───── Selected text ─────
To put it even simpler: Texture artists and shader developers charge per texel, modelers charge per polygon, and coders who are new to threaded programming charge per concurrent core.
Everyone's talking about how the US price of Nintendo consoles have always been $199... but how about the Japanese price? Is it also a constant price point?
Do you think that, suppose they break their US -> $199 rule with the Wii, the Japanese price will have any effect?
1) It is much lower than the competition.
2) It is a figure consumers have been acclimated to in the past.
3) Microsoft is probably unlikely to drop the core system's price more than $50 to try and compete IMO, as such, $250 is not a safe price point as it could probably end up competing with the 360 Core System (Note that I don't think the Wii would be a better buy at $250 than the crippled XBOX 360, but I'm not the one Nintendo needs to convince, as I'm one of their avowed faithful)
4) $150, while exceptionally attractive, I don't think will be seen this early, that price is probably running dangerously close to Nintendo's Componenent Costs + Manufacturing + Shipping + Profit + Retailor Markup. I do definately think we'll see a $150 Wii within a 12-18 months however.
previous N consoles are ~$200
/and "dongsucker," really now, how immature can you be?
Iwata says look to past N console prices
GGP says it won't be $199
obtuse is slow to understand; hmm, sounds obtuse to me...
Reporter: So, what will the Wii cost? ...And that price is...?
Iwata: Well, it will have a price.
Reporter:
Iwata: Definately a rational number. Who knows, it could be a whole number!
Reporter: Do I need to break out the hangman board?
I want to know the price, but wild speculation and tight lips is just getting annoying, especially since we're probably only five months or so from launch.
A lot of people have dismissed the Wii price point announcement, saying that console price isn't important when you consider all the games that people purchase in the long run.
This ignores the purchasing patterns that people have. Even if the overall price (with games) of the Wii was *more* expensive then the competition, the lower initial console price would still cause purchases in their favor.
This happens for the same reason that people buy things on credit cards and then pay them off over time. If people don't need to pay for something immediately, then they don't think about it.
Furthermore, there's the issue of Christmas, birthdays etc for children. A lot of parents raising children are on a pretty tight budget, and you can be sure they will balk at a console that costs 50 to 100 dollars more than the competition, let alone a console like the PS3 that's going to cost as much as 3 times the competition. Christmas is going to be huge for nintendo at their price point.
I remember begging my parents for an original NES then on christmas opening up a game that consisted of a video cassette of a race, and a little toy car that attached to the front of the tv and moved horizontally from a little electric motor.
───── Record extracts ─────
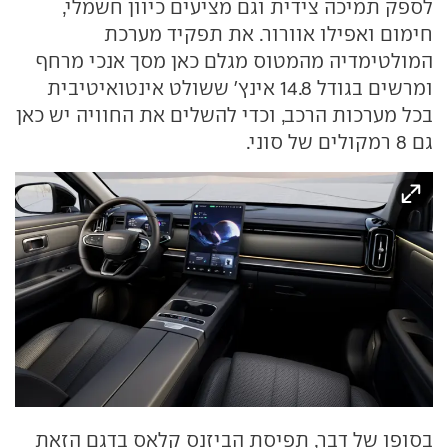
לספק תמיכה צידית וגם מציעים כיוון חשמלי,
חימום ואפילו אוורור. את תפקיד מערכת
המולטימדיה מהמטוס מגלם כאן מסך אנכי מרחף
ומרשים בגודל 14.8 אינץ' ששולט אינטואיטיבית
בכל מערכות הרכב, וכדי להשלים את החוויה יש כאן
גם 8 רמקולים של סוני.
בסופו של דבר, תפיסת הביזנס קלאס בדגם הזאת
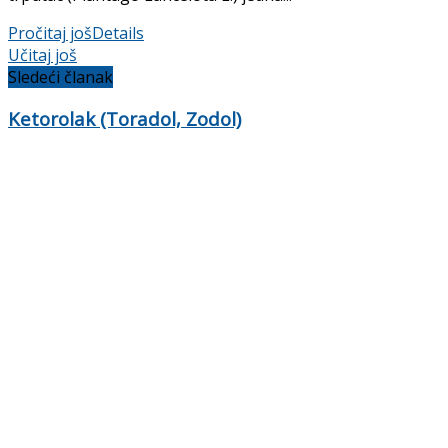
Pročitaj još
Details
Učitaj još
Sledeći članak
Ketorolak (Toradol, Zodol)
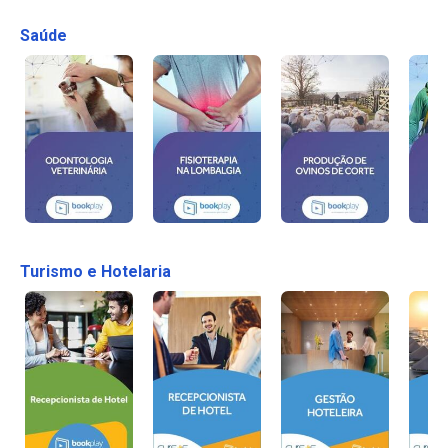
Saúde
Turismo e Hotelaria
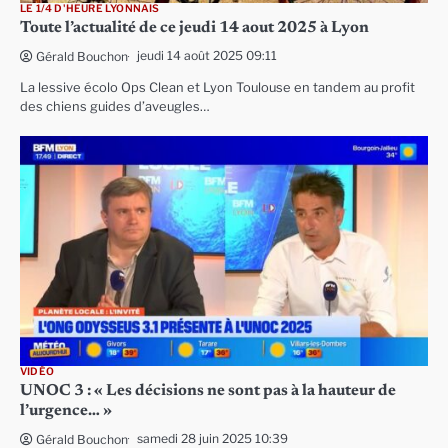
LE 1/4 D'HEURE LYONNAIS
Toute l’actualité de ce jeudi 14 aout 2025 à Lyon
jeudi 14 août 2025 09:11
Gérald Bouchon
La lessive écolo Ops Clean et Lyon Toulouse en tandem au profit
des chiens guides d’aveugles…
VIDÉO
UNOC 3 : « Les décisions ne sont pas à la hauteur de
l’urgence… »
samedi 28 juin 2025 10:39
Gérald Bouchon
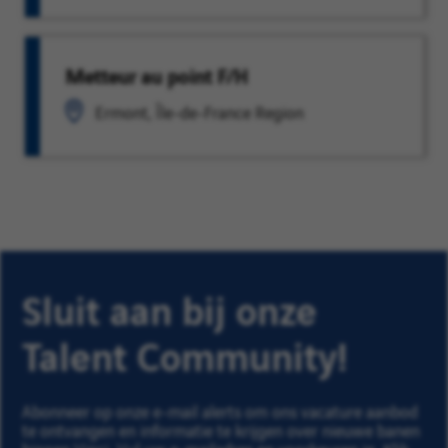
Metteur au point F/H
Ermont, Île-de-France Region
Sluit aan bij onze
Talent Community!
Abonneer op onze e-mail alerts om ons vacature aanbod
te ontvangen en informatie te krijgen over nieuwe banen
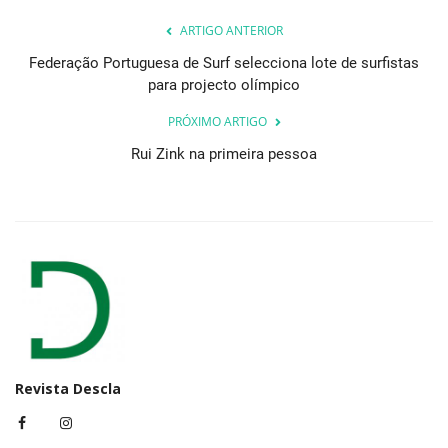
ARTIGO ANTERIOR
Federação Portuguesa de Surf selecciona lote de surfistas
para projecto olímpico
PRÓXIMO ARTIGO
Rui Zink na primeira pessoa
Revista Descla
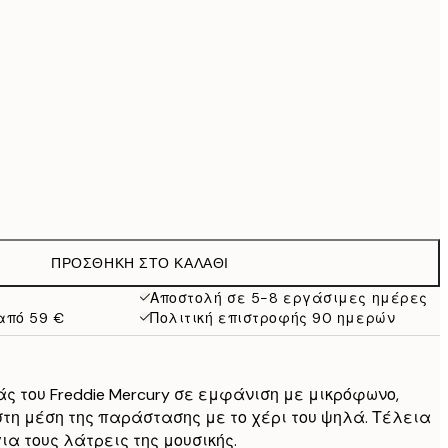
69,30 €
99 €
118,30 €
169 €
363,30 €
519 €
Χωρίς κορνίζα
ΠΡΟΣΘΉΚΗ ΣΤΟ ΚΑΛΆΘΙ
Αποστολή σε 5-8 εργάσιμες ημέρες
από 59 €
Πολιτική επιστροφής 90 ημερών
 του Freddie Mercury σε εμφάνιση με μικρόφωνο,
η μέση της παράστασης με το χέρι του ψηλά. Τέλεια
ια τους λάτρεις της μουσικής.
─────
▶ **Exercise set**:
1. For each statement, decide whether it agrees with the Wii price discussion. Answer yes or no and quote the deciding words. (a) A $150 Wii is expected within 12 to 18 months. (b) The PS3 is described as costing twice as much as the competition. (c) Modelers are said to charge per texel.
2. Write out everything in the Wii price discussion from "To put it even" down to "per concurrent core.".

▶ **Expected responses**:
1.
(a) Yes: "I do definately think we'll see a $150 Wii within a 12-18 months however."
(b) No: "a console like the PS3 that's going to cost as much as 3 times the competition."
(c) No: "modelers charge per polygon"

2.
To put it even simpler: Texture artists and shader developers charge per texel, modelers charge per polygon, and coders who are new to threaded programming charge per concurrent core.